You can always write for the sake of writing. However, expecting to build an audience purely organically is a long shot. Spend as much time as you spend writing on distributing your work.
4. Monetization is hard
Substack tells you that 4-5% of your readers will convert to paying subscribers. That’s very unlikely unless you have exceptional writing or are already well-known. None of the authors I know personally has more than 2% conversion. For Market Sentiment, it’s 1%. (Now you can estimate our ARR). So, if you launch a paid newsletter, expect a really long time to get meaningful revenue.
The other option is to run sponsorship. While it’s scalable and easier to do than asking your readers to pay, it comes with concentration risk. You will be dependent on a few companies for your revenue, and marketing is the first budget to be cut during a recession. For example, Morning Brew’s revenue dropped to zero during March’20.
5. A bit of luck goes a long way
I got really lucky that my very first post went viral. It was lucky that I started Market Sentiment at the peak of the pandemic, when everyone was on social media all the time. It was also lucky that we were in the right place at the right time by joining Substack a year before they launched recommendations. Half of our readers have come from Substack recommendations.

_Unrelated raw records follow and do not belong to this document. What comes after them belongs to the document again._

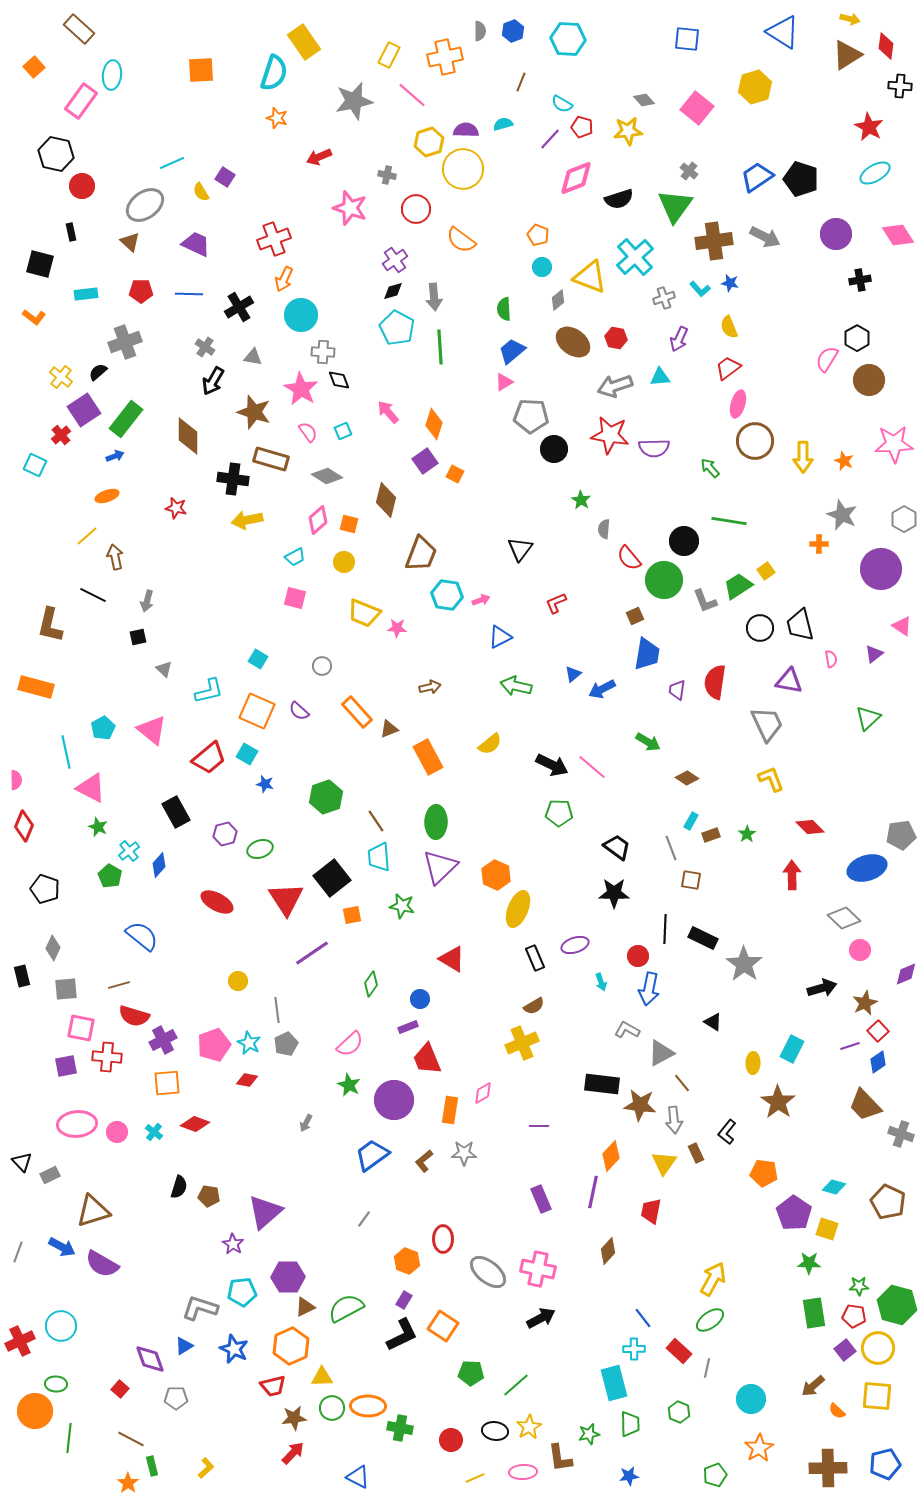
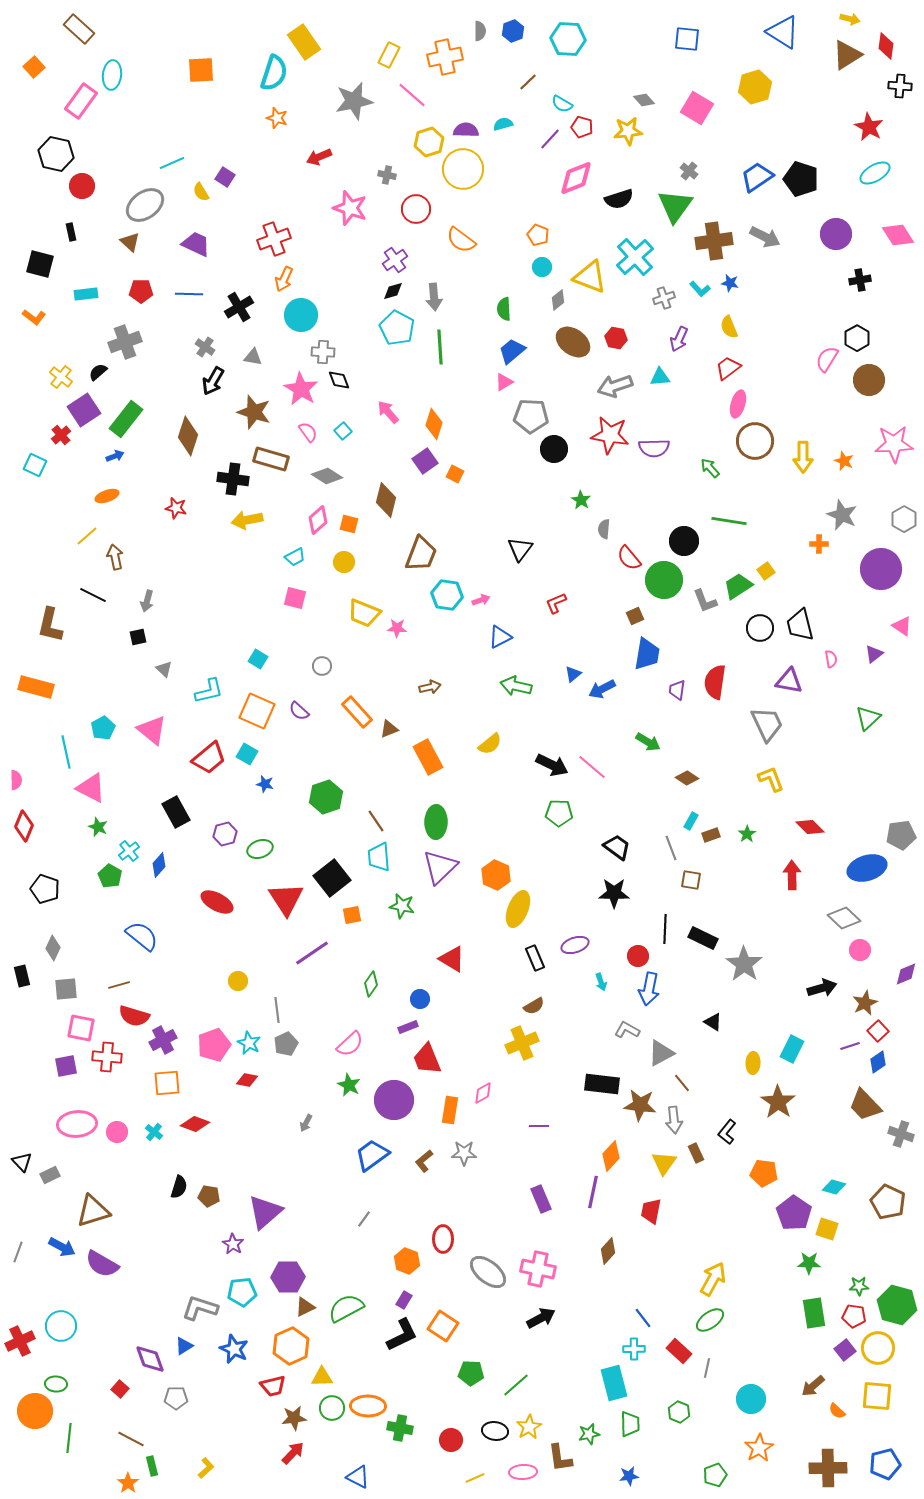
brown line at (521, 82): moved 7 px right; rotated 24 degrees clockwise
pink square at (697, 108): rotated 8 degrees counterclockwise
cyan square at (343, 431): rotated 18 degrees counterclockwise
brown diamond at (188, 436): rotated 18 degrees clockwise
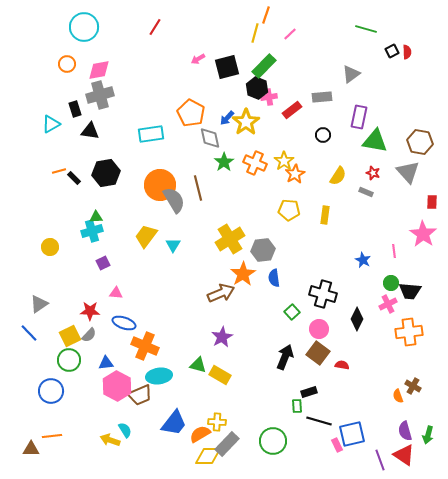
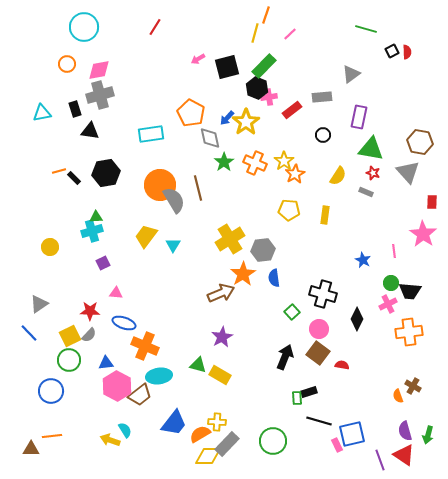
cyan triangle at (51, 124): moved 9 px left, 11 px up; rotated 18 degrees clockwise
green triangle at (375, 141): moved 4 px left, 8 px down
brown trapezoid at (140, 395): rotated 15 degrees counterclockwise
green rectangle at (297, 406): moved 8 px up
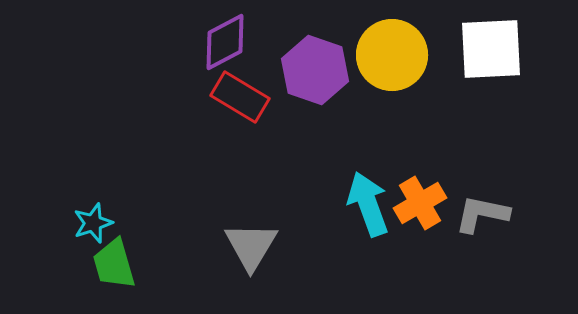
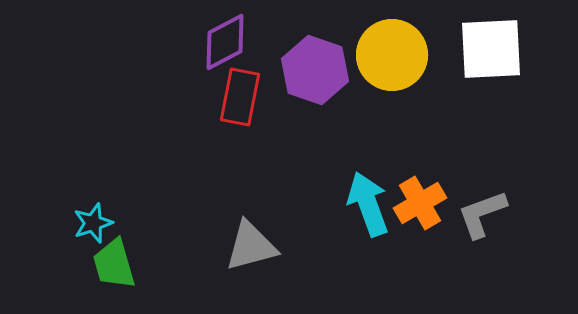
red rectangle: rotated 70 degrees clockwise
gray L-shape: rotated 32 degrees counterclockwise
gray triangle: rotated 44 degrees clockwise
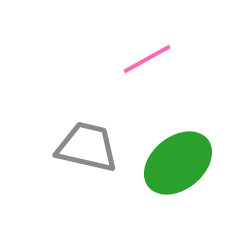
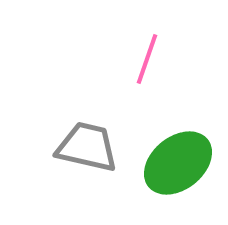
pink line: rotated 42 degrees counterclockwise
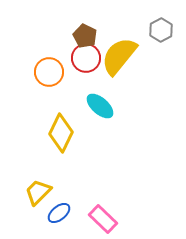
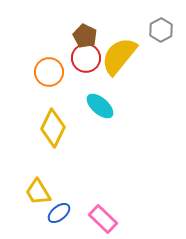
yellow diamond: moved 8 px left, 5 px up
yellow trapezoid: rotated 76 degrees counterclockwise
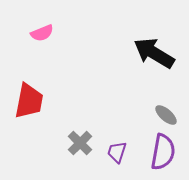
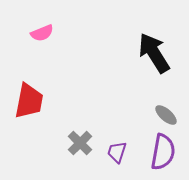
black arrow: rotated 27 degrees clockwise
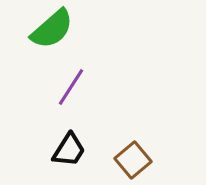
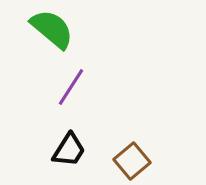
green semicircle: rotated 99 degrees counterclockwise
brown square: moved 1 px left, 1 px down
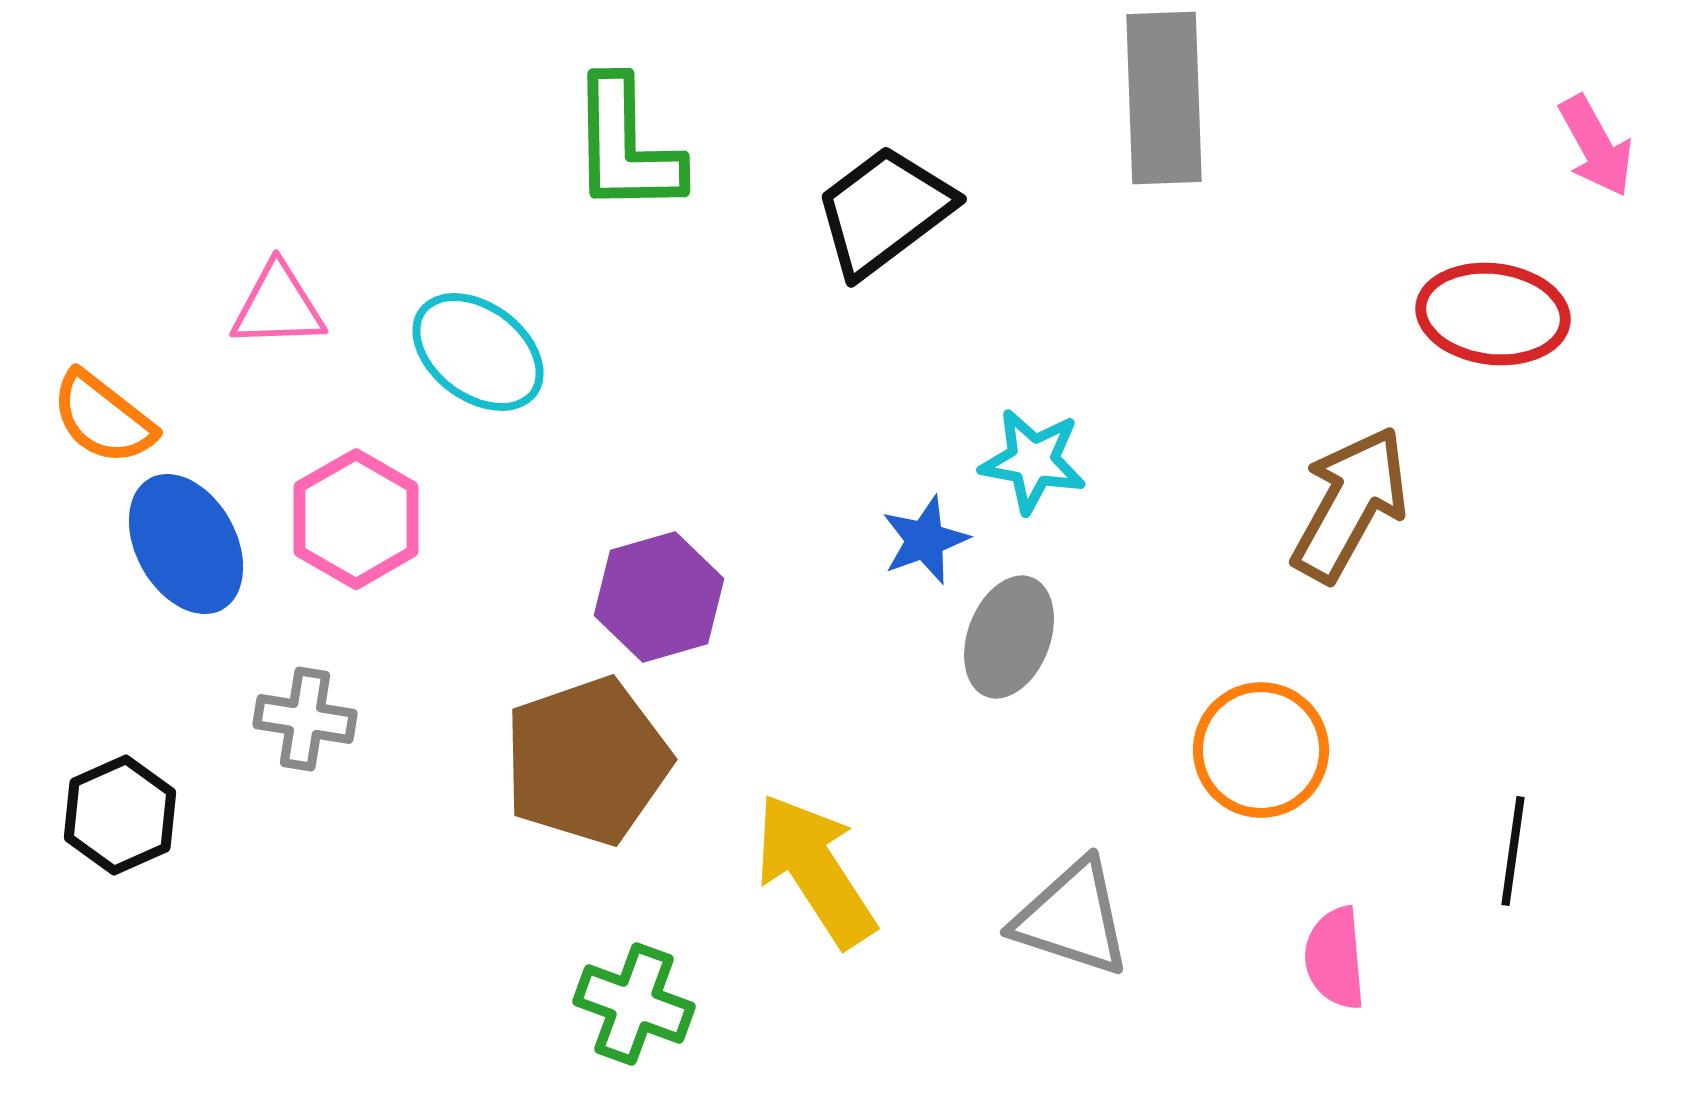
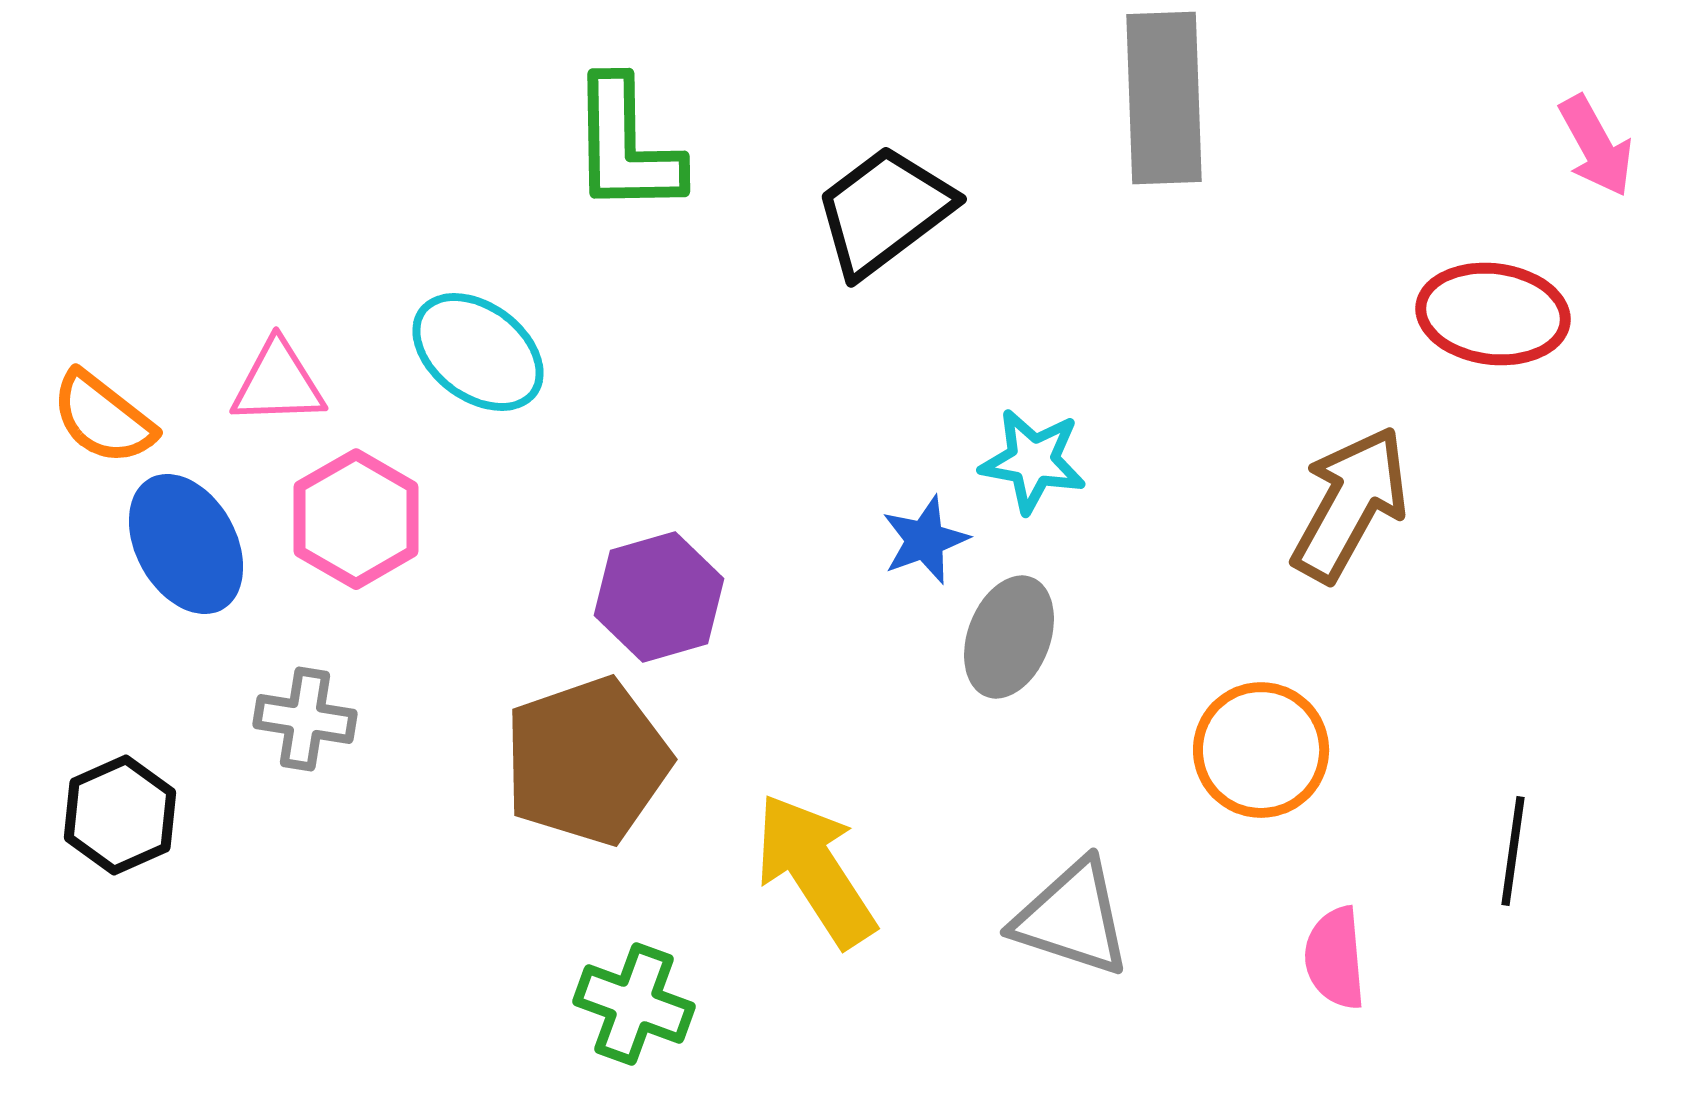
pink triangle: moved 77 px down
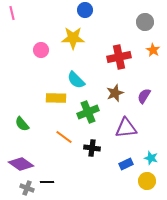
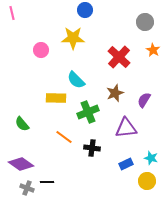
red cross: rotated 35 degrees counterclockwise
purple semicircle: moved 4 px down
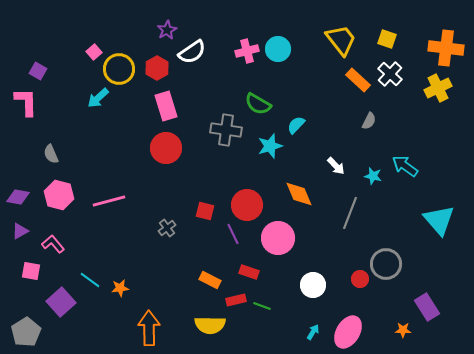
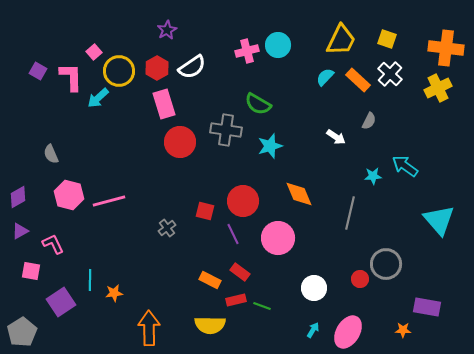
yellow trapezoid at (341, 40): rotated 64 degrees clockwise
cyan circle at (278, 49): moved 4 px up
white semicircle at (192, 52): moved 15 px down
yellow circle at (119, 69): moved 2 px down
pink L-shape at (26, 102): moved 45 px right, 25 px up
pink rectangle at (166, 106): moved 2 px left, 2 px up
cyan semicircle at (296, 125): moved 29 px right, 48 px up
red circle at (166, 148): moved 14 px right, 6 px up
white arrow at (336, 166): moved 29 px up; rotated 12 degrees counterclockwise
cyan star at (373, 176): rotated 18 degrees counterclockwise
pink hexagon at (59, 195): moved 10 px right
purple diamond at (18, 197): rotated 40 degrees counterclockwise
red circle at (247, 205): moved 4 px left, 4 px up
gray line at (350, 213): rotated 8 degrees counterclockwise
pink L-shape at (53, 244): rotated 15 degrees clockwise
red rectangle at (249, 272): moved 9 px left; rotated 18 degrees clockwise
cyan line at (90, 280): rotated 55 degrees clockwise
white circle at (313, 285): moved 1 px right, 3 px down
orange star at (120, 288): moved 6 px left, 5 px down
purple square at (61, 302): rotated 8 degrees clockwise
purple rectangle at (427, 307): rotated 48 degrees counterclockwise
gray pentagon at (26, 332): moved 4 px left
cyan arrow at (313, 332): moved 2 px up
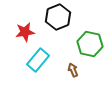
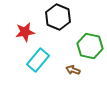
black hexagon: rotated 15 degrees counterclockwise
green hexagon: moved 2 px down
brown arrow: rotated 48 degrees counterclockwise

But luck only takes you so far. Consistency is much more important than virality in this line of work. Of the 280 reports I’ve published, fewer than 10 have gone viral. Yet on average, each report is shared ~20 times. That means our reports have been shared ~6,000 times just on Substack — not because of virality, but because we kept showing up week after week.
Veritasium has an excellent video on this.
To everyone who reads this newsletter, has subscribed, or has simply shared a post with a friend or colleague, thank you. Your support has made this possible.
The best is yet to come.
huge milestone, congrats.
Congratulations on the milestone! I enjoy reading!